Republicans acknowledged that the few cuts they did make were achieved in
the face of intense White House pressure -- and, as Brooks acknowledged,
amounted to only "one-tenth of a percent of my budget." "I'm trying to send
messages about priorities and what is important to the long-term future of
this country," said Hobson. "We sent some messages, and the question will be
whether they get them or not."
The GOP critics, all advocates of a strong defense, also admitted that
they did not attack the broader array of programs on the congressional floor.
"I guess my feeling is that I would not want us to unilaterally disarm
and get rid of our nuclear potential," said Hefley. "But at the same time I'm
not comfortable with seeing us maintain all of the nuclear weapons arsenal.
How can we in good conscience upgrade and develop new nuclear weapons?"
'An insurance policy'
Even Democrats who have been passionate in their criticisms of Bush's
policies admitted that they felt they had to vote for the bulk of the programs.
Tauscher, when asked why she did not fight the billions of dollars in
other budget items, such as rehabilitation of the warhead manufacturing
capability and the development of the next generation of missiles and bombers,
said some nuclear weaponry had to remain in the nation's defensive arsenal.
"As far as I'm concerned, it's an insurance policy," she said.
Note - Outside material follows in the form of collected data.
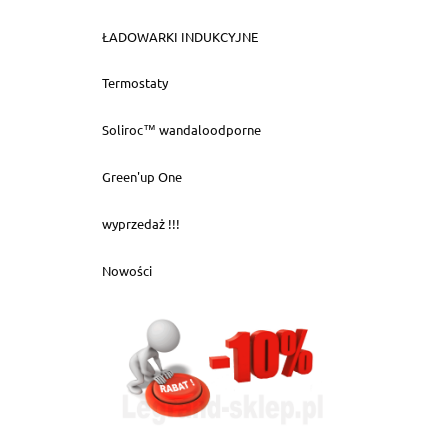
ŁADOWARKI INDUKCYJNE
Termostaty
Soliroc™ wandaloodporne
Green'up One
wyprzedaż !!!
Nowości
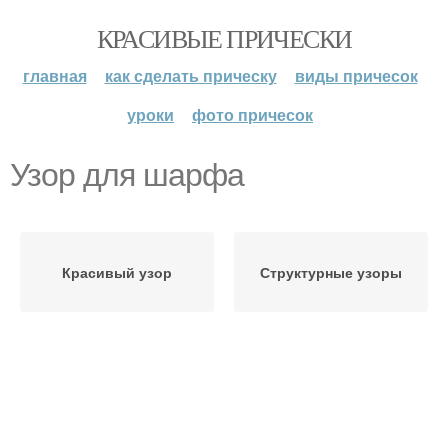
КРАСИВЫЕ ПРИЧЕСКИ
главная
как сделать прическу
виды причесок
уроки
фото причесок
Узор для шарфа
Красивый узор
Структурные узоры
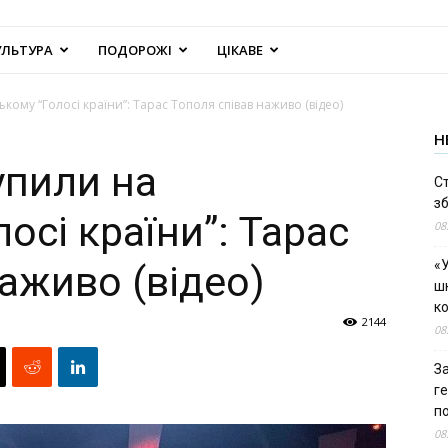
УЛЬТУРА
ПОДОРОЖІ
ЦІКАВЕ
ькому “Голосі країни”: Тарас Тополя співав наживо (відео)
Н
упили на
С
зб
осі країни”: Тарас
08
«У
аживо (відео)
шк
к
2144
08
За
г
п
08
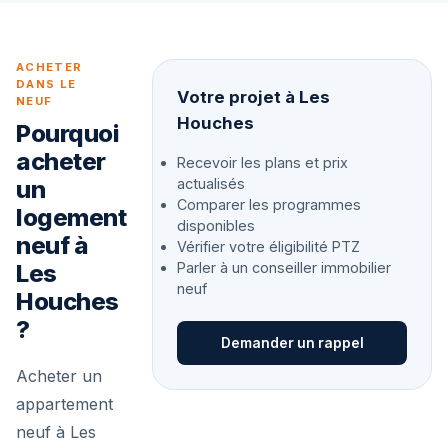
ACHETER
DANS LE
Votre projet à Les
NEUF
Houches
Pourquoi
acheter
Recevoir les plans et prix
un
actualisés
Comparer les programmes
logement
disponibles
neuf à
Vérifier votre éligibilité PTZ
Les
Parler à un conseiller immobilier
neuf
Houches
?
Demander un rappel
Acheter un
appartement
neuf à Les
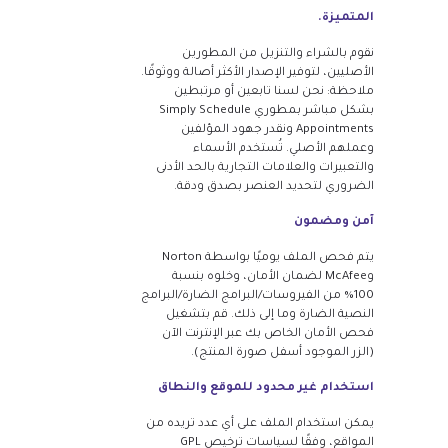
المتميزة.
نقوم بالشراء والتنزيل من المطورين
الأصليين، لتوفير الإصدار الأكثر أصالة ووثوقًا.
ملاحظة: نحن لسنا تابعين أو مرتبطين
بشكل مباشر بمطوري Simply Schedule
Appointments ونقدر جهود المؤلفين
وعملهم الأصلي. تُستخدم الأسماء
والتعبيرات والعلامات التجارية بالحد الأدنى
الضروري لتحديد العنصر بصدق ودقة.
آمن ومضمون
يتم فحص الملف يوميًا بواسطة Norton
وMcAfee لضمان الأمان، وخلوه بنسبة
100% من الفيروسات/البرامج الضارة/البرامج
النصية الضارة وما إلى ذلك. قم بتشغيل
فحص الأمان الخاص بك عبر الإنترنت الآن
(الزر الموجود أسفل صورة المنتج).
استخدام غير محدود للموقع والنطاق
يمكن استخدام الملف على أي عدد تريده من
المواقع، وفقًا لسياسات ترخيص GPL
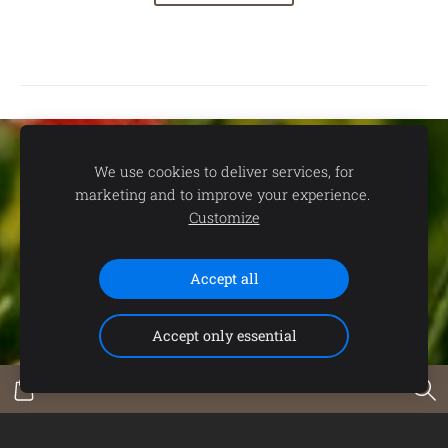
Sīkdatnes
We use cookies to deliver services, for
marketing and to improve your experience.
📍
dāvanu un suvenīru veikals TEV:
Aleksandra Čaka ielā 22,
Customize
Rīgā 🕒
Darba laiks:
P.-C. 11.00-19.00 | P. 11.00-18.00 | S. 11.00-
15.00 | Svētdienās un svētku dienās - SLĒGTS 📞
Saziņai:
+371
Accept all
29102646 (+WhatsApp)
Accept only essential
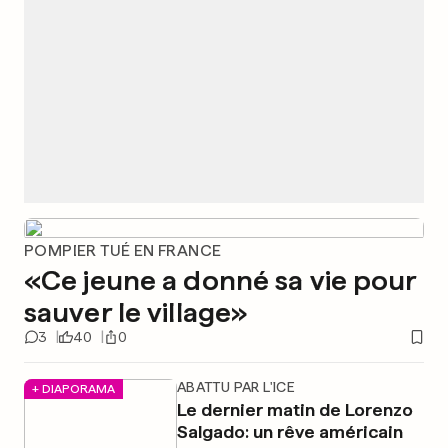
POMPIER TUÉ EN FRANCE
«Ce jeune a donné sa vie pour
sauver le village»
3
40
0
ABATTU PAR L'ICE
+ DIAPORAMA
Le dernier matin de Lorenzo
Salgado: un rêve américain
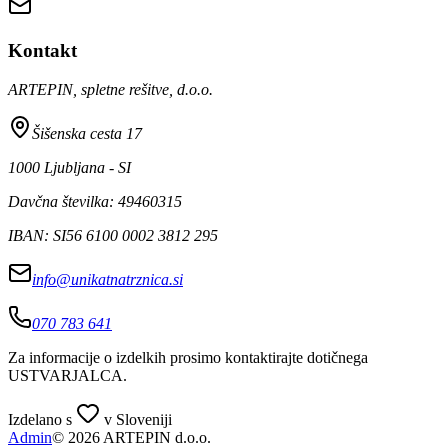
Kontakt
ARTEPIN, spletne rešitve, d.o.o.
Šišenska cesta 17
1000 Ljubljana - SI
Davčna številka: 49460315
IBAN: SI56 6100 0002 3812 295
info@unikatnatrznica.si
070 783 641
Za informacije o izdelkih prosimo kontaktirajte dotičnega
USTVARJALCA
.
Izdelano s
v Sloveniji
Admin
© 2026 ARTEPIN d.o.o.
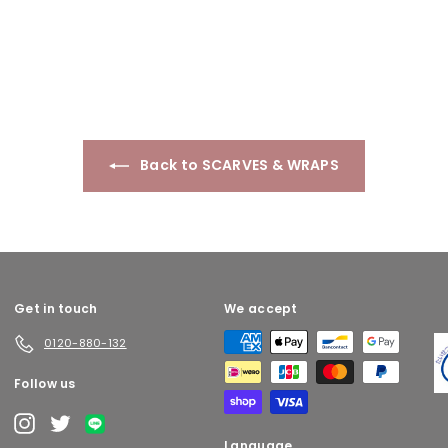
9
9
0
0
0
0
Back to SCARVES & WRAPS
Get in touch
We accept
0120-880-132
Follow us
Pr
LINE
Instagram
Twitter
Language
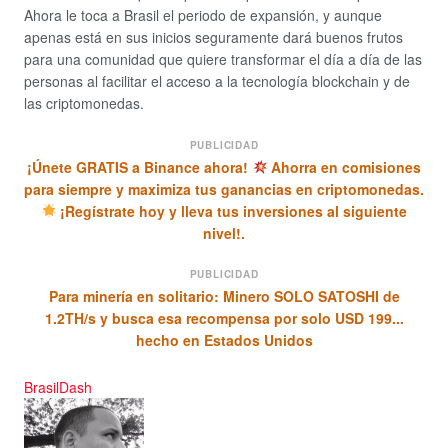
Ahora le toca a Brasil el periodo de expansión, y aunque
apenas está en sus inicios seguramente dará buenos frutos
para una comunidad que quiere transformar el día a día de las
personas al facilitar el acceso a la tecnología blockchain y de
las criptomonedas.
PUBLICIDAD
¡Únete GRATIS a Binance ahora!
Ahorra en comisiones
para siempre y maximiza tus ganancias en criptomonedas.
¡Regístrate hoy y lleva tus inversiones al siguiente
nivel!.
PUBLICIDAD
Para minería en solitario: Minero SOLO SATOSHI de
1.2TH/s y busca esa recompensa por solo USD 199...
hecho en Estados Unidos
Brasil
Dash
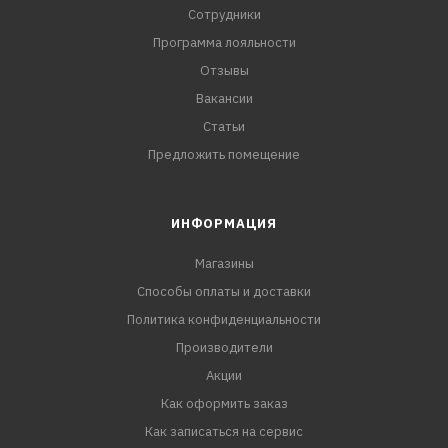
Сотрудники
Программа лояльности
Отзывы
Вакансии
Статьи
Предложить помещение
ИНФОРМАЦИЯ
Магазины
Способы оплаты и доставки
Политика конфиденциальности
Производители
Акции
Как оформить заказ
Как записаться на сервис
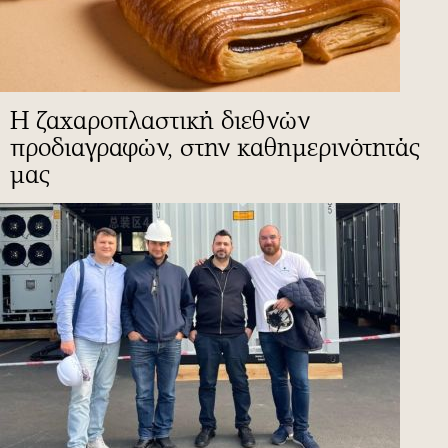
Η ζαχαροπλαστική διεθνών
προδιαγραφών, στην καθημερινότητάς
μας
But even inside the administration, questions have been raised about the
rationale for the new nuclear posture. The Pentagon, notably, is not pushing
for the new warheads. A classified study conducted this summer by the Defense
Science Board, which was leaked last month, stated, "Current (Department of
Defense) structure provides neither clear requirements nor persuasive
rationale for changing the nuclear stockpile."
John Harvey, director of the policy planning staff at the National
Nuclear Security Administration, a division of the Energy Department, remarked
in an interview earlier this year, "We need to tell the military what's
possible, even if they haven't asked the question yet. Sometimes the services
don't know the right questions to ask."
Weldon said that the best he could do was wait and wage a bigger battle
next year. He said he was trying to put together a group to study the entire
arsenal and examine how it might be transformed to deal with the new threats.
"The debate was on the smaller things this year," he said. "I think next
year you'll see that debate widen. Next year will be different, I assure you."
The administration does not seem concerned. Asked if the lawmakers' small
budget cuts or expressions of concern altered the administration's direction,
Brooks of the NNSA replied, "No, it doesn't."